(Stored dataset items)
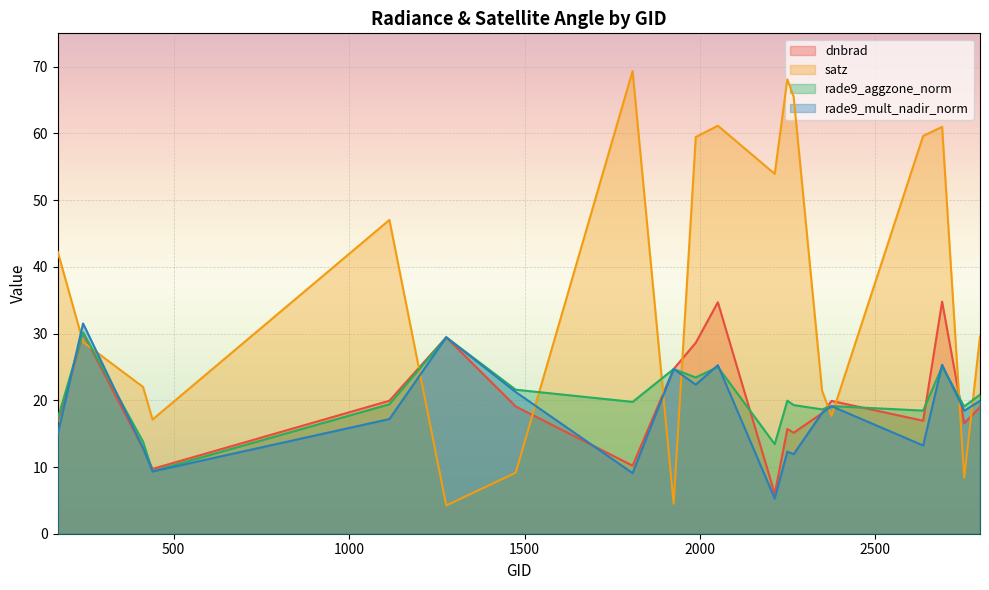

Is it true that rade9_mult_nadir_norm equals 29.4 at 2348?

False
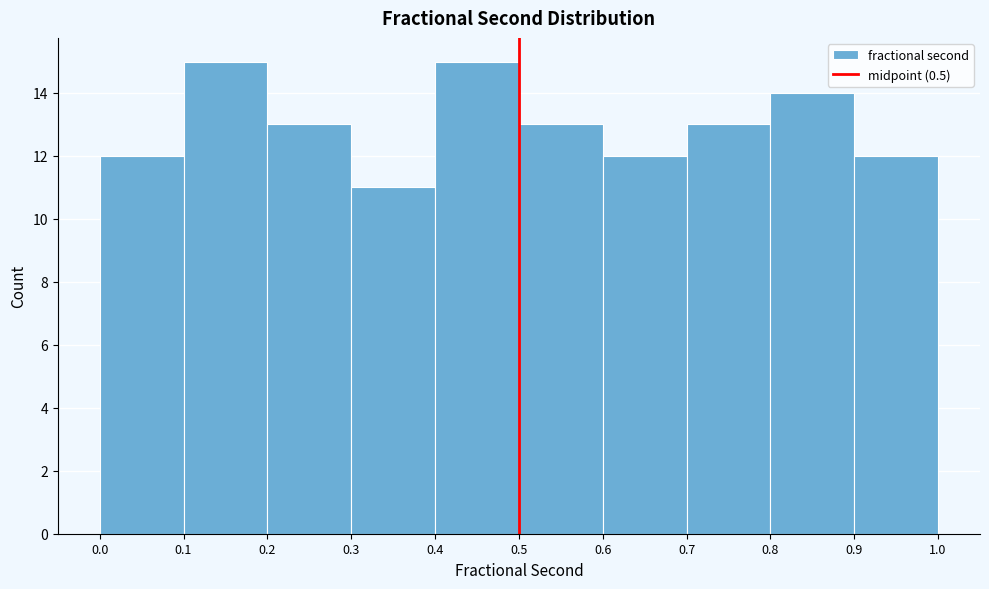

Reading left to right, list every bar in this chart as the range it spans on the x-axis followed by its height. The values are not printed on the chart, so give them approximately, as read against the axis.

0.0 to 0.1: 12
0.1 to 0.2: 15
0.2 to 0.3: 13
0.3 to 0.4: 11
0.4 to 0.5: 15
0.5 to 0.6: 13
0.6 to 0.7: 12
0.7 to 0.8: 13
0.8 to 0.9: 14
0.9 to 1.0: 12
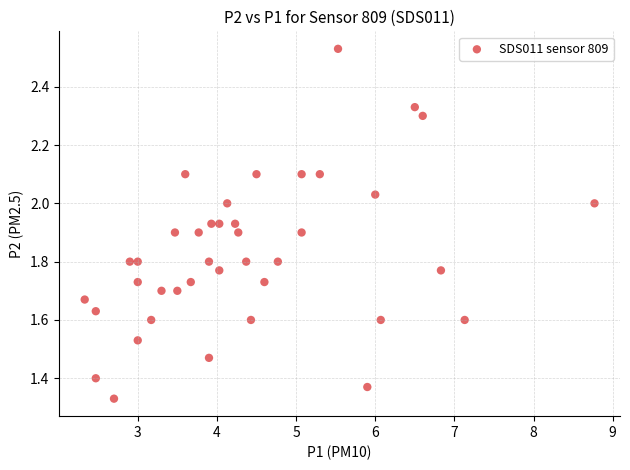

What is the range of Y values (max minus min)?

1.2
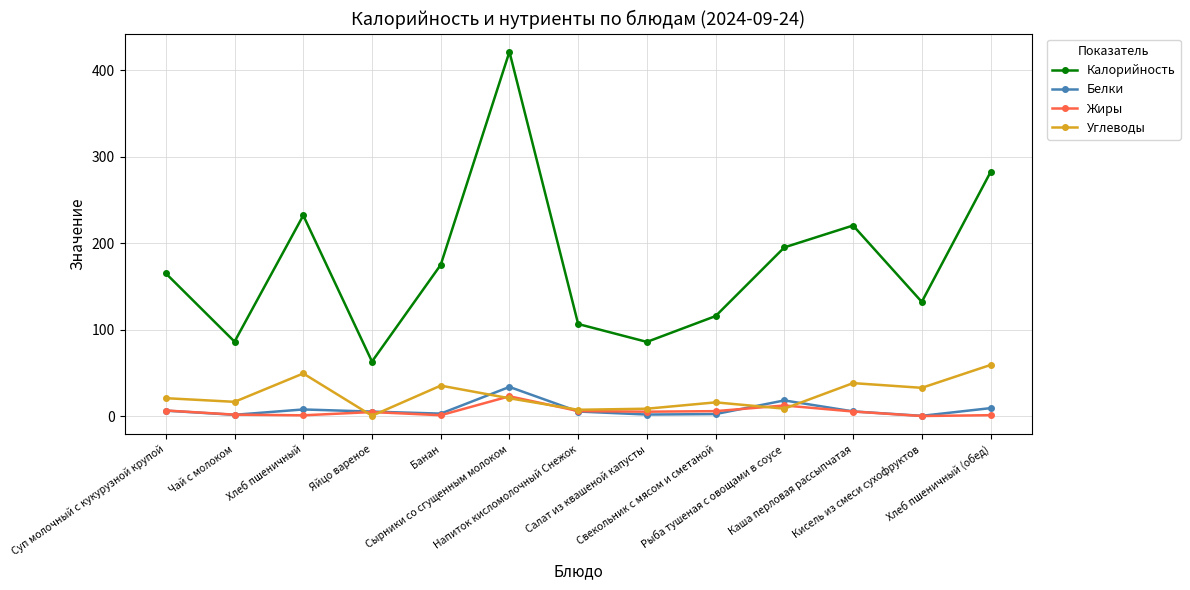

At which category does Белки reach its first local valley?

Чай с молоком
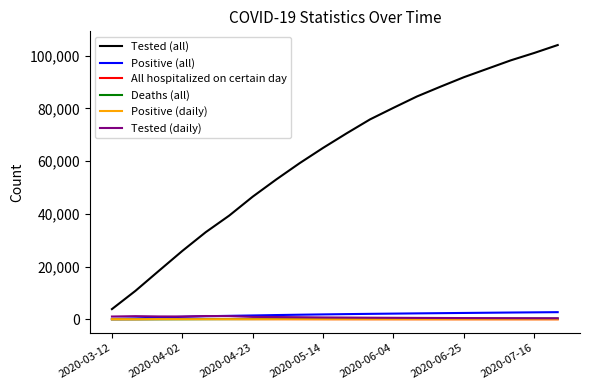

True or false: Tested (all) and All hospitalized on certain day cross at least once.

False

* **To do**
Quote every line of the listing above word for word, leaving the pictures out of your answer.

* **Output below**
Is it true that rade9_mult_nadir_norm equals 29.4 at 2348?

False

Reading left to right, list every bar in this chart as the range it spans on the x-axis followed by its height. The values are not printed on the chart, so give them approximately, as read against the axis.

0.0 to 0.1: 12
0.1 to 0.2: 15
0.2 to 0.3: 13
0.3 to 0.4: 11
0.4 to 0.5: 15
0.5 to 0.6: 13
0.6 to 0.7: 12
0.7 to 0.8: 13
0.8 to 0.9: 14
0.9 to 1.0: 12

What is the range of Y values (max minus min)?

1.2

At which category does Белки reach its first local valley?

Чай с молоком

True or false: Tested (all) and All hospitalized on certain day cross at least once.

False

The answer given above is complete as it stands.